TEXT SEGMENT:
####################

The proportion of root area to foraminal area can be used to predict the efficacy of the endoscopic discectomy procedure for each particular case. This can be easily performed by assessing a preoperative MRI.
The working cannula should be inserted into the foramen as close as possible to the facet joint and not directly target the disc. Ahn et al. [16
] and Min et al. [10
] have confirmed this method.
The superior and inferior borders of the working zone are formed by a line from the posterior margin of the spinal nerve root to the superior articular process parallel to the inferior and superior endplate. The anterior border is formed by the exiting root and is the oblique side. In a study performed on cadaveric spines by Min et al. [10
], the average angle between the anterior border and the base was 79.1° ± 7.6°. This value decreased going down the spine level. In that study, they analyzed the working zone dimensions at the lateral exit zone of the intervertebral foramen, but the working zone is actually a three-dimensional structure. That study was limited, because they analyzed the working zone in only two dimensions. Additionally, deformation of the spinal nerve roots in cadaveric spines may have had a negative effect. In our study, the root angles were calculated in both axial and coronal planes. Although a significant difference was observed in the coronal L3 root angles and axial L4 root angles of the right and left sides, no difference was found in the root angles at these two disc levels. In contrast to cadaveric studies [9,10
], the values we found were small. But, our study showed no significant differences between individuals that may create technical difficulties for a transforaminal endoscopic lumbar discectomy.

####################

SUPPLIED RECORDS:
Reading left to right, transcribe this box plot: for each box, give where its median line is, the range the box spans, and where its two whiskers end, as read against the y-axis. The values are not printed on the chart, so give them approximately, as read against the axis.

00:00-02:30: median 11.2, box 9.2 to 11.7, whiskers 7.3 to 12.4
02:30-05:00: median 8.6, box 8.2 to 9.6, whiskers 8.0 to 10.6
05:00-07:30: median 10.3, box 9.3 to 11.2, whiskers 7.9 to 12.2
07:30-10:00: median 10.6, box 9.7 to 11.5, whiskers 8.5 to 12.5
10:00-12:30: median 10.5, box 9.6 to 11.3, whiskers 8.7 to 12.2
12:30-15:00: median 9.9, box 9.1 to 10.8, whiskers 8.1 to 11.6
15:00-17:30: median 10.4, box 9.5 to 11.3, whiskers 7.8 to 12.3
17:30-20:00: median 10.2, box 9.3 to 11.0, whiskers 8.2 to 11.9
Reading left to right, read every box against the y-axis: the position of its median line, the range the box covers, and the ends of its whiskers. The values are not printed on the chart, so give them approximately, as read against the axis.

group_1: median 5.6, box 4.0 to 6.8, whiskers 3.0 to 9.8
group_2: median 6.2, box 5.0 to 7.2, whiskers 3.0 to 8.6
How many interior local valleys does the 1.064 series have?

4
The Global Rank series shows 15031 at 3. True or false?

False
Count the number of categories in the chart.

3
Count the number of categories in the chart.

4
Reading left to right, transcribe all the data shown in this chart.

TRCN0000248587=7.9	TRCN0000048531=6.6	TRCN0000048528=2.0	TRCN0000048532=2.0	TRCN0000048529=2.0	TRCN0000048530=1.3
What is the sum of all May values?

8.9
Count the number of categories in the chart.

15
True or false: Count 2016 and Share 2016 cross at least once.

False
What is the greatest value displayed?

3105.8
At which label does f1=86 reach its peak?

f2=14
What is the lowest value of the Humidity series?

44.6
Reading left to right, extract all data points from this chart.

####################

USING THE INFORMATION:
1/ List every border of the working zone that the passage on endoscopic lumbar discectomy names, and give what forms each one.
2/ Carry on the passage on endoscopic lumbar discectomy, starting after its final sentence.
The entries are separate material and are not part of the passage on endoscopic lumbar discectomy.

RESPONSE LIST:
1/
- Superior border: a line from the posterior margin of the spinal nerve root to the superior articular process, parallel to the inferior and superior endplate.
- Inferior border: the same kind of line, from the posterior margin of the spinal nerve root to the superior articular process, parallel to the inferior and superior endplate.
- Anterior border: the exiting root, which is the oblique side.

2/
Transforaminal endoscopic lumbar discectomy may be used for upper lumbar disc herniations [17
]. A radiological analysis of the upper lumbar region before the operation may be useful to perform a safer procedure.
One of the limitations of this study was the absence of intraoperative data. A correlation between preoperative MRI measurements and intraoperative data would be more valuable. Although the current study was a radiological study, the data given here may help surgeons plan the procedure by evaluating endoscope diameter and foraminal and root area.